All that said, I still kind of dig it, if not for its (non) impact on the larger crossover then as a relatively standalone X-Factor vs. the Acolytes fight, mostly on the strength of Quesada's art, which takes advantage of the increased page count to have some fun with page layouts and present some really gorgeous splash pages. The fight itself is well executed, giving each team member a moment to shine, with a focus on this latest iteration of the Acolytes' most interesting component: their religious veneration of Magneto, and Quicksilver's place within the orthodoxy they've built up around him. So yeah, this is a poor start to "Fatal Attractions" and not even a terribly relevant issue of this series, but it's still kinda fun in its own way.

Next Issue
Tomorrow, fun with dinosaurs in Wolverine #71. Next week: X-Men #22 and X-Force #24.

Collected Editions



  1. I was always struck by how over the top and intensely violent that sequence with Madrox was for X-Factor in general, but that comic in particular. I mean, for 1993 a villain tearing apart a bunch of dupes and then nearly gouging a hero's eyes out in a Marvel comic was just...over the top. I mean, these days that's closer to par for the course, but back then it was weird. Chalk it up to 1993 being a really weird year, I guess.

  2. This issue came out 4 weeks late.

  3. If memory serves Wideawake was a major point in the X Men cartoon

  4. I find Exodus' appearance here an appropriate thing, this being the first installment of the crossover where he plays a big part in. Note how he by the act of merely showing up is underlined as a big deal, with needing to kill a bunch of established characters.

    I don't know how I feel about Exodus. Back in the day I though him as a stupid butterfly guy, and had I known what a Mary Sue is back then, he would totally have been a Mary Sue.

    That's actually pretty powerful that ending. They probs didn't hear Senator Kelly's communications, but they still got the haunting clarity that as far as the government goes, the team could be name X-Pendables for what they care. Havok's especially gotta be super pleased to find out that he leads what's kind of close to the Press Gang of Genosha.

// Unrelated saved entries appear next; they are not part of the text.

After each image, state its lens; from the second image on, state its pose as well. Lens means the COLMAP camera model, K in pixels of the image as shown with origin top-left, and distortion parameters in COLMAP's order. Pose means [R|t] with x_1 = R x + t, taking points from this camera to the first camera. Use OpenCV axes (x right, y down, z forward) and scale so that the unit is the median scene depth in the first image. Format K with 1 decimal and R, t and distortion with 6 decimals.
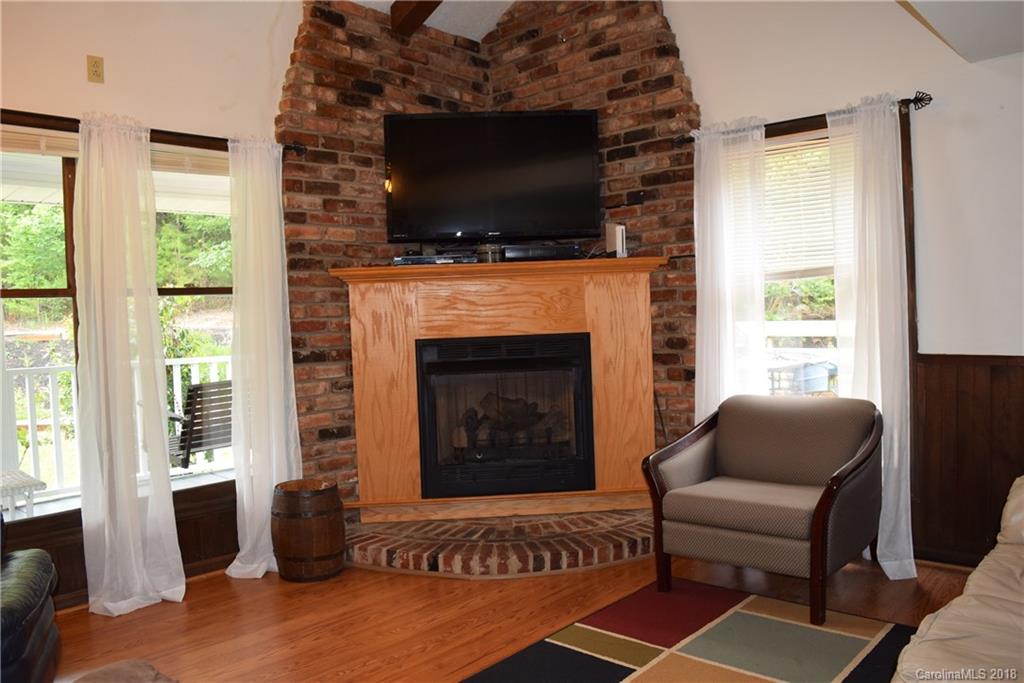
lens RADIAL K [[806.8, 0, 511.6], [0, 806.8, 340.0], [0, 0, 1]] dist [-0.096325, 0.021552]
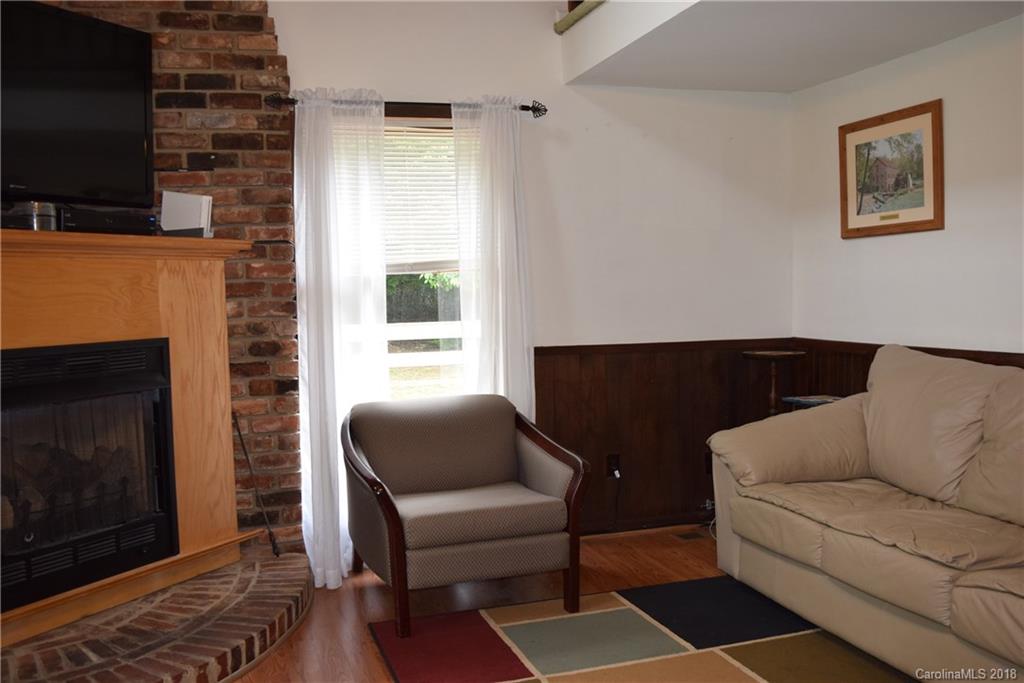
lens RADIAL K [[902.8, 0, 513.5], [0, 902.8, 340.5], [0, 0, 1]] dist [-0.087806, 0.022662]
pose [[0.506122, -0.020405, 0.862220, -0.449188], [0.044320, 0.999015, -0.002373, 0.008982], [-0.861322, 0.039414, 0.506528, 0.333490]]
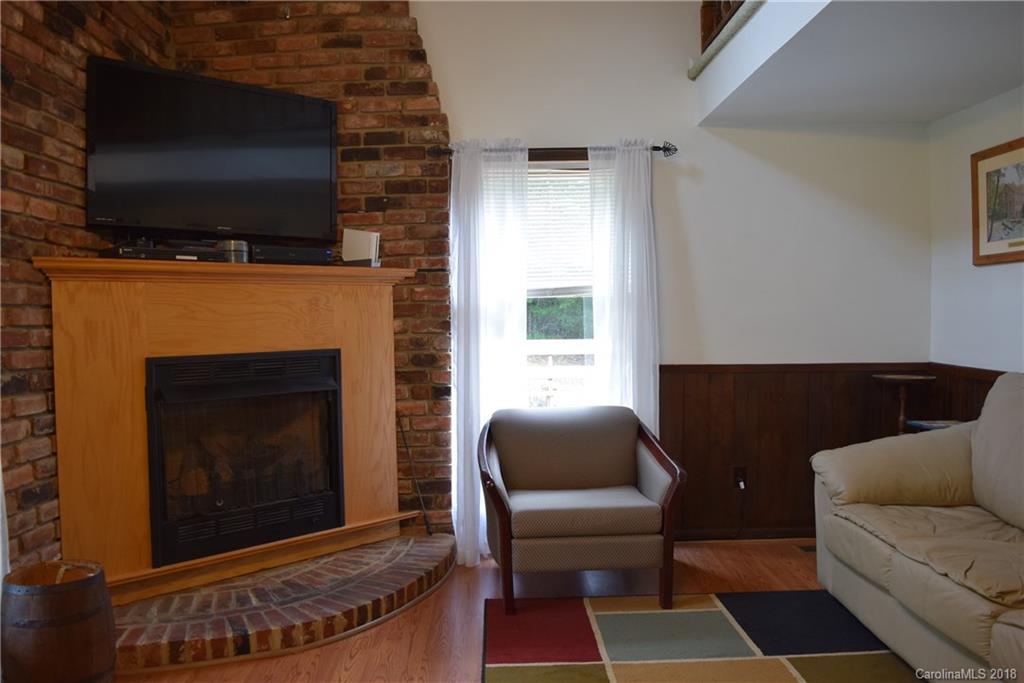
lens RADIAL K [[806.8, 0, 512.3], [0, 806.8, 341.1], [0, 0, 1]] dist [-0.096325, 0.021552]
pose [[0.733268, 0.005595, 0.679917, -0.376414], [0.016381, 0.999531, -0.025892, 0.008374], [-0.679743, 0.030124, 0.732832, 0.225533]]
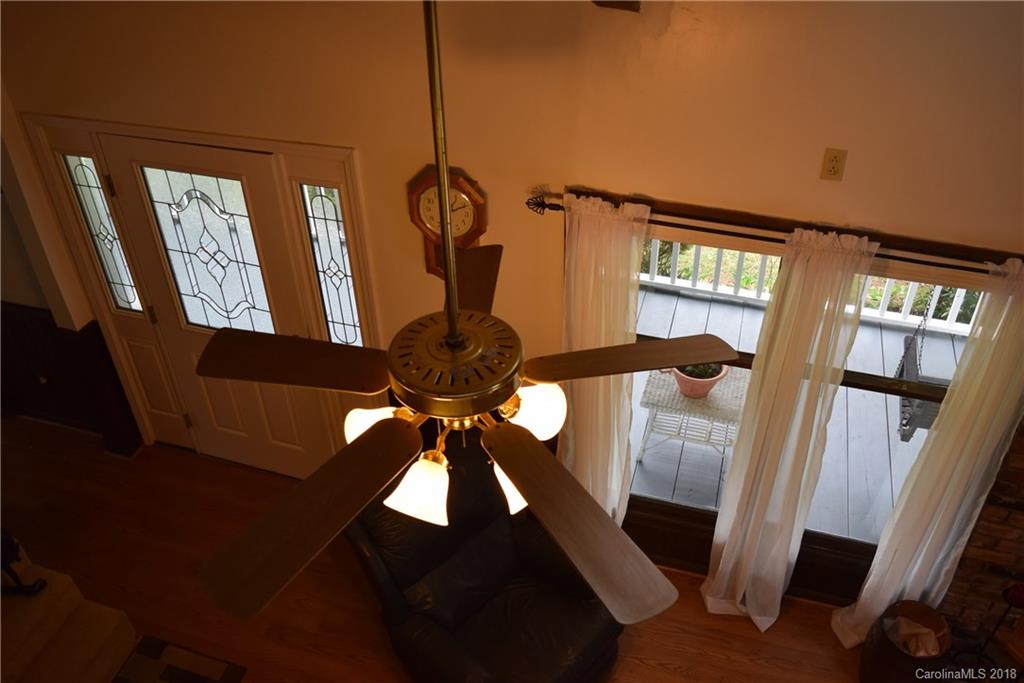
lens RADIAL K [[851.5, 0, 507.5], [0, 851.5, 330.7], [0, 0, 1]] dist [-0.082549, 0.004790]
pose [[0.426789, 0.591538, -0.684057, -0.013669], [-0.031350, 0.765629, 0.642518, -0.590719], [0.903808, -0.252775, 0.345307, 0.313709]]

    We only got the first eight pages of the issue published back in the day, but the image of the nurse with Senyaka's mark on her made it totally worth it. It wasn't unlike in films where someone gets shot and he then graphically bleeds a lot and dies to a lot of agitation instead of brushing it off like usually.

    I remember Sharon Stone was a very well known actress at time, because of reasons which I would have believed would rather have disqualified her name from being dropped on a comicbook issue like this. [insert a DKR-inspired Wayne Knight joke here]

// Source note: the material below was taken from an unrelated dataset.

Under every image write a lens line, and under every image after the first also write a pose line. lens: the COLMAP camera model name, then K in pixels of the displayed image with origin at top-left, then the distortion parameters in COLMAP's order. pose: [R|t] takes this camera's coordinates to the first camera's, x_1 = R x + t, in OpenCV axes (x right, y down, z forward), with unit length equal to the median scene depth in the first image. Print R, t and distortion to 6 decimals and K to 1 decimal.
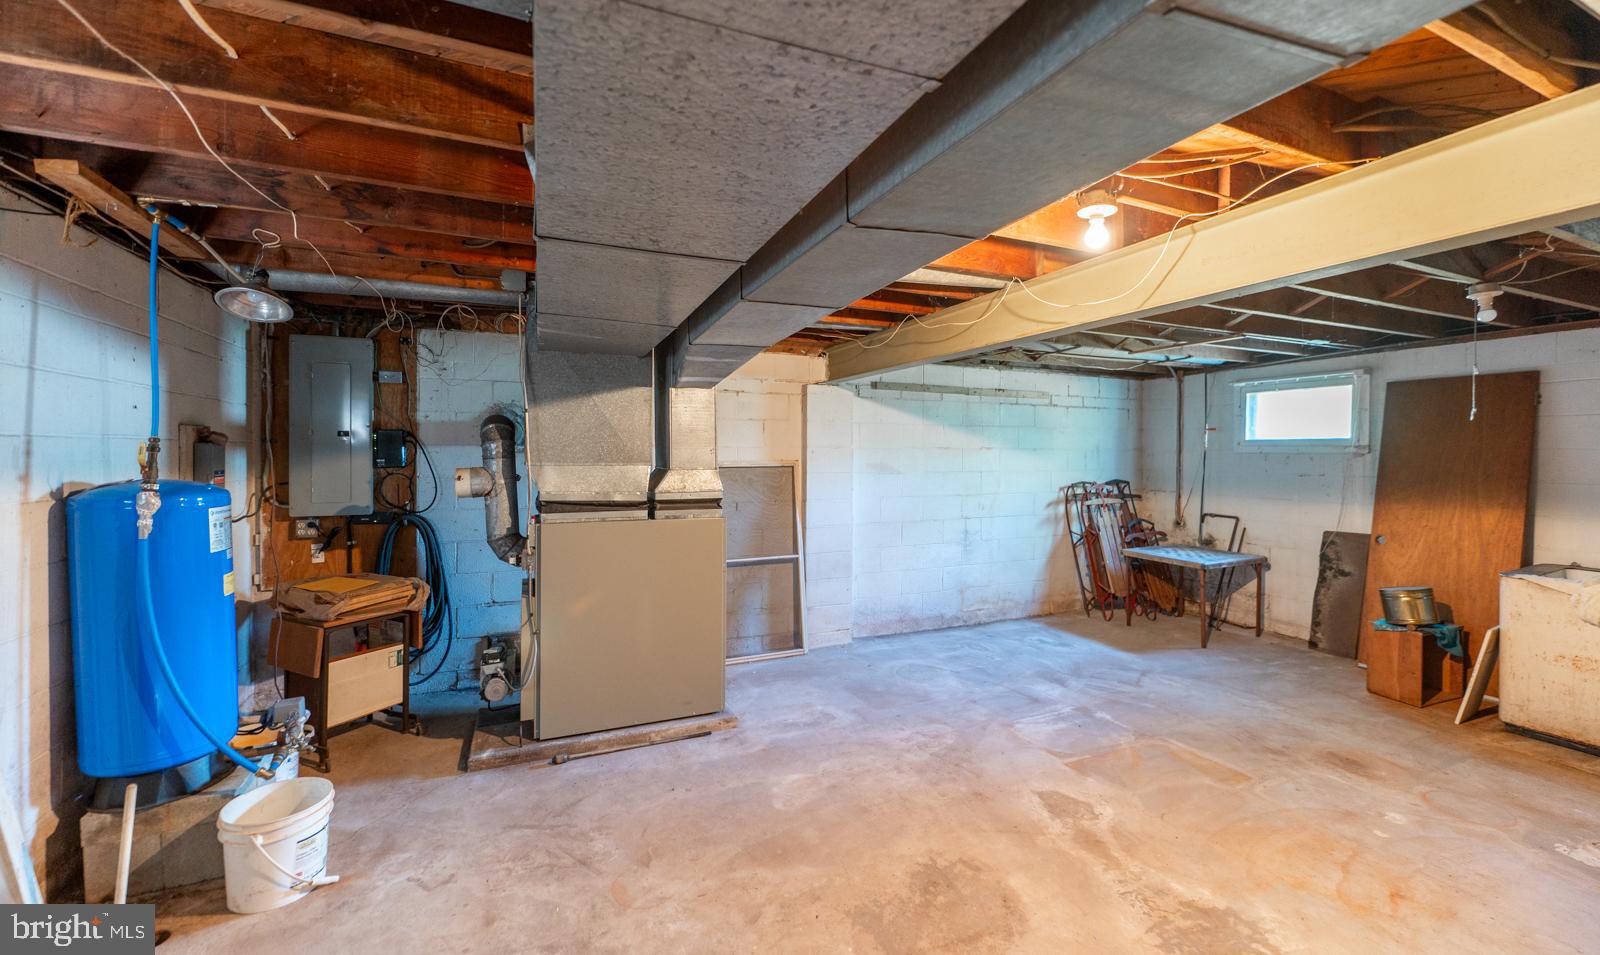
lens RADIAL K [[643.2, 0, 805.0], [0, 643.2, 463.3], [0, 0, 1]] dist [-0.009863, -0.000415]
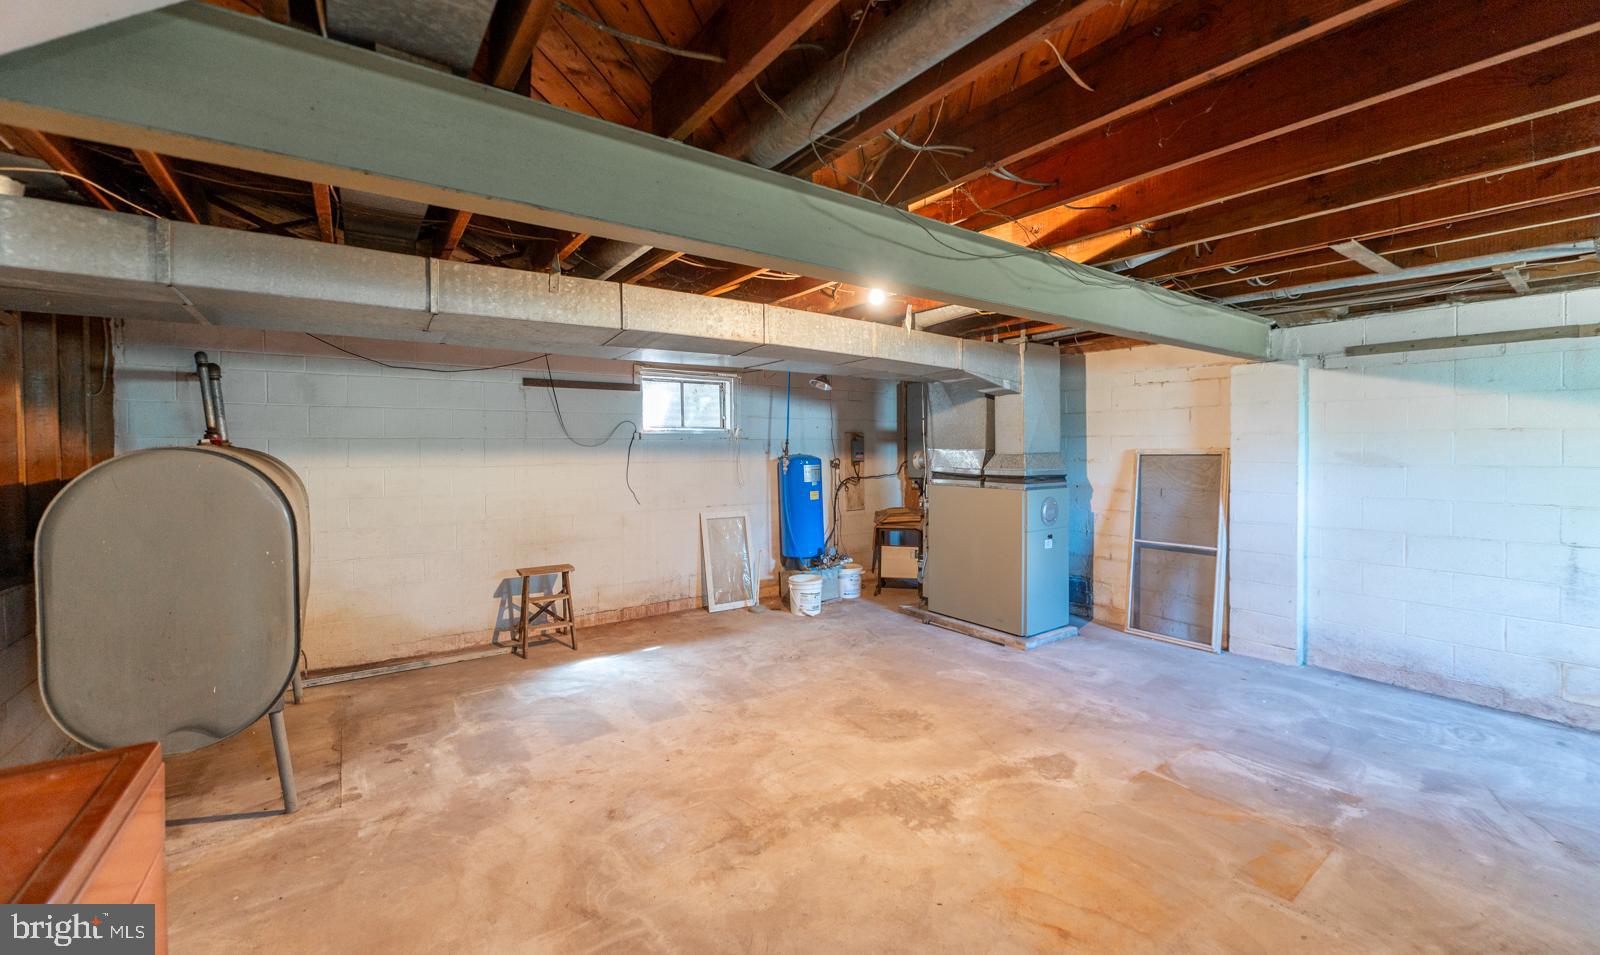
lens RADIAL K [[643.2, 0, 801.2], [0, 643.2, 468.9], [0, 0, 1]] dist [-0.009863, -0.000415]
pose [[0.196947, 0.028338, -0.980004, 1.109954], [-0.009182, 0.999592, 0.027059, 0.008284], [0.980371, 0.003669, 0.197127, 0.299601]]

  5. 'Fatal Attractions' is where I checked out. At this point, most people would have 'out grown' comic books, but since I find that practice only an option through extreme cognitive dissonance (no one outgrows listening to music or watching movies), I just moved on to Concrete, Madman, Strangers in Paradise and the odd Image Comic.

    X-men and Spider-Man were a complete mess at this point, and for the first time in since I started buying comics, I had no interest in (and no ability to comprehend) what was going on!

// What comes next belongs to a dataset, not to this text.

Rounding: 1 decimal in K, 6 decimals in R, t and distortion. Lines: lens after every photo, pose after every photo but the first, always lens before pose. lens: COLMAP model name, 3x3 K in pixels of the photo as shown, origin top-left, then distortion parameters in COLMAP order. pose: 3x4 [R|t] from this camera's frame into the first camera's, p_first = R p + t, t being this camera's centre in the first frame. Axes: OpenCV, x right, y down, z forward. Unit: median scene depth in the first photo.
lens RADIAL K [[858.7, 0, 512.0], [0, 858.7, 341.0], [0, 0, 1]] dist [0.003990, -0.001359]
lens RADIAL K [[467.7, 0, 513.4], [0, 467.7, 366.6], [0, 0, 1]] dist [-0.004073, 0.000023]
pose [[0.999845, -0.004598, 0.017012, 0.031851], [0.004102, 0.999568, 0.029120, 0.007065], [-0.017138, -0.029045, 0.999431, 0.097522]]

  6. I recall picking up this issue for the crossover -- it was the first X-FACTOR I ever read -- and not being impressed enough to continue with it. I did think Exodus was pretty cool looking though.

    It's funny -- I know I read every installment of "Fatal Attractions" and I recall, for example, that an issue or two of UNCANNY came out between its installment and the X-MEN issue -- but it was only fairly recently that I realized it was spread out across half the year! Somehow my recollections of picking up the various chapters don't feel that far apart.


  7. // it was only fairly recently that I realized it was spread out across half the year //

    That’s something I just found out while reading this issue. While I read the later parts in the comics shop where I started working that fall I hadn’t read the earlier ones, nor revisited any of it, until now. I think kicking off the crossover/event in such a relatively broad, leisurely fashion is an interesting way to go but the common trade dress with hologram cardstock covers doesn’t really jibe with those early chapters' vague set-up to me.